• [PROMPT] In the copy, keep every line below as it is and leave out the pictures.

=== Begin Enclosure ===

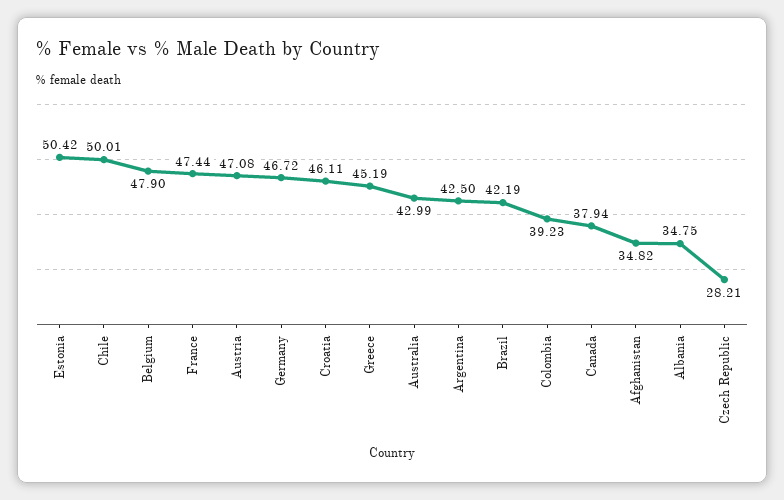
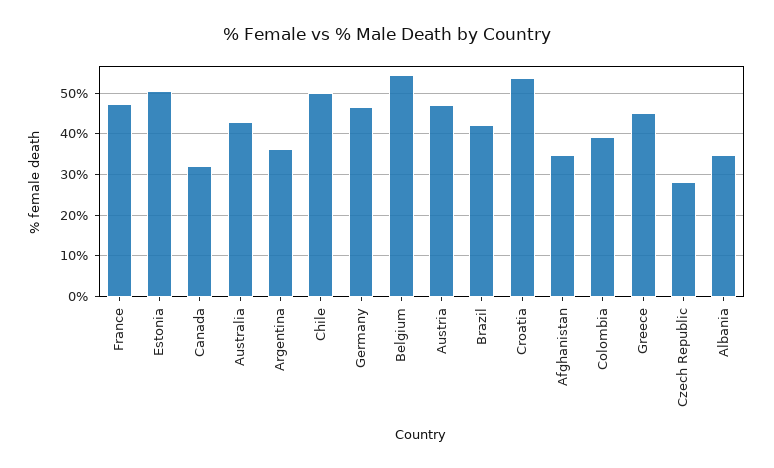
  {
    "Estonia": 50.42,
    "Chile": 50.01,
-   "Belgium": 47.9,
+   "Belgium": 54,
    "France": 47.44,
    "Austria": 47.08,
    "Germany": 46.72,
-   "Croatia": 46.11,
+   "Croatia": 54,
    "Greece": 45.19,
    "Australia": 42.99,
-   "Argentina": 42.5,
+   "Argentina": 36,
    "Brazil": 42.19,
    "Colombia": 39.23,
-   "Canada": 37.94,
+   "Canada": 32,
    "Afghanistan": 34.82,
    "Albania": 34.75,
    "Czech Republic": 28.21
  }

=== End Enclosure ===

• [YOUR SOLUTION]
  {
    "Estonia": 50.42,
    "Chile": 50.01,
-   "Belgium": 47.9,
+   "Belgium": 54,
    "France": 47.44,
    "Austria": 47.08,
    "Germany": 46.72,
-   "Croatia": 46.11,
+   "Croatia": 54,
    "Greece": 45.19,
    "Australia": 42.99,
-   "Argentina": 42.5,
+   "Argentina": 36,
    "Brazil": 42.19,
    "Colombia": 39.23,
-   "Canada": 37.94,
+   "Canada": 32,
    "Afghanistan": 34.82,
    "Albania": 34.75,
    "Czech Republic": 28.21
  }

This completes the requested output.